## Extract
=== Section Start ===

Title: Optimal Scheduling for a Vertical Transport Machine with MaxSAT

Abstract: This study considers optimal scheduling for a vertical transport machine (VTM) with MaxSAT. The VTM is a part of the automated warehouse which stores lots of baggage in shelves. Many pieces of baggage arriving from various locations are transported to designated floors by conveyors and VTM, and stored on shelves on that floor. The movement of the baggage in the VTM is described as a set of Boolean formulas, and those costs are represented by a set of weighted Boolean formulas. The MaxSAT solver finds out an optimal scheduling as a model satisfying the formulas with the minimum cost. Experimental results show that the proposed method can solve the practical problems in reasonable time.

Masahiro Sakai

Title: BNN verification dataset for Max-SAT Evaluation 2020

Abstract: Deep neural networks achieved impressive performance in various tasks, but formal verification of their behavior is a challenging task. [Narodytska+, AAAI-18] proposed a method to verify a specific type of neural network called binarized neural networks (BNNs) using a SAT solver. Among other properties, they checked the (ε,p)-robustness of a neural network for an input x, i.e. absence of a perturbation τ such that ‖τ‖p ≤ ε and the neural network misclassifies x+τ. We extend their approach and consider an optimization problem that minimizes ‖τ‖ₚ instead of giving the upper bound ε a priori. The optimization problem can be encoded as partial weighted Max-SAT, and we submitted problem instances to Max-SAT Evaluation 2020. In this talk, I will introduce our encoding and report some results.

Matti Järvisalo

Title: Incremental Maximum Satisfiability: Interfaces, Solvers and Applications

Abstract: Enabling incremental computations on the level of constraint optimization remains a noticeable challenge. Boolean satisfiability (SAT) solvers allow for incremental computations, which is key to efficient employment of SAT solvers iteratively for developing complex decision and optimization procedures, including maximum satisfiability (MaxSAT) solvers. However, while incremental computations have been identified to have great potential in speeding up especially so-called unsatisfiability-based MaxSAT solving, enabling incremental computations in MaxSAT has remained until very recently to most extent unexplored. In this talk, I will give an overview of recent developments in incremental MaxSAT, including an API supporting the development of incremental solvers and their applications; the new Incremental Track of MaxSAT Evaluations; current availability of incremental MaxSAT solvers with some more details on SAT-IP hybrid approach of implicit hitting sets implemented in iMaxHS; and a glance at recent successful applications of incremental MaxSAT solving.

Roopsha Samanta

Title: Trace-Guided Inductive Synthesis of Recursive Functional Programs

Abstract: We propose a novel trace-guided approach to tackle the challenges of ambiguity and generalization in synthesis of recursive functional programs from examples. Our approach augments the search space of programs with recursion traces consisting of sequences of recursive subcalls of programs. Our method is based on a new version space algebra (VSA) for succinct representation and efficient manipulation of pairs of recursion traces and programs that are consistent with each other. We have implemented this approach in a tool called SyRup and evaluate it on benchmarks from prior work. Our evaluation demonstrates that SyRup not only requires fewer examples to achieve a certain success rate than existing synthesizers, but is also less sensitive to the quality of the examples.

Naoki Kobayashi

Title: Higher-order model checking and its similarity (?) with SAT solving.

Abstract: In this talk, I first give a brief overview of how my past work on automated program verification used SAT/SMT solving. I then provide a briefl introduction to higher-order model checking (which is a “higher-order extension” of finite state model checking), and discuss the similarities and differences between higher-order model checking and SAT solving.

=== Section End ===

## Listed records
=== Section Start ===

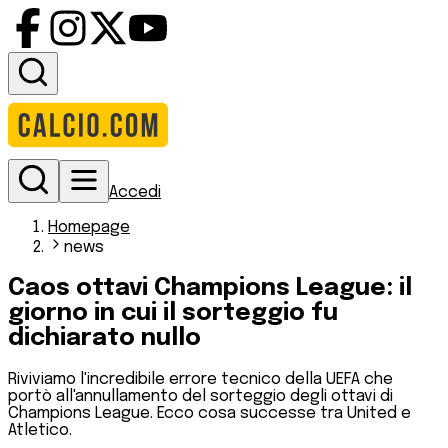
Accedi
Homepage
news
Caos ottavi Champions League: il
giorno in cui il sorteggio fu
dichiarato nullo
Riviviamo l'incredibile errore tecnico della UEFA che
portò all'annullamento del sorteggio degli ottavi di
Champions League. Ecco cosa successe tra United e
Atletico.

=== Section End ===
=== Section Start ===

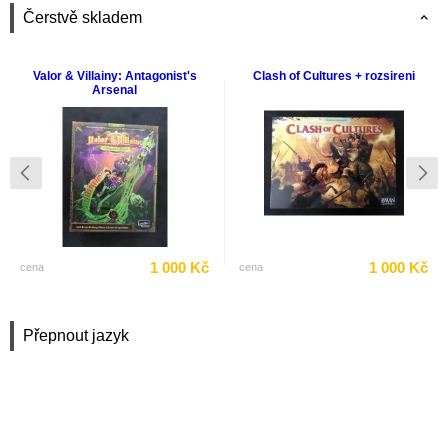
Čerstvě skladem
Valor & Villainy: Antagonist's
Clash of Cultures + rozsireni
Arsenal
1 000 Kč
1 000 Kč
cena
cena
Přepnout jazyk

=== Section End ===

## What to work on
Render this sentence from the talk abstracts in Spanish: "The VTM is a part of the automated warehouse which stores lots of baggage in shelves." The entries have no connection to the talk abstracts.

## Solution for this task
La VTM forma parte del almacén automatizado que guarda gran cantidad de equipaje en estanterías.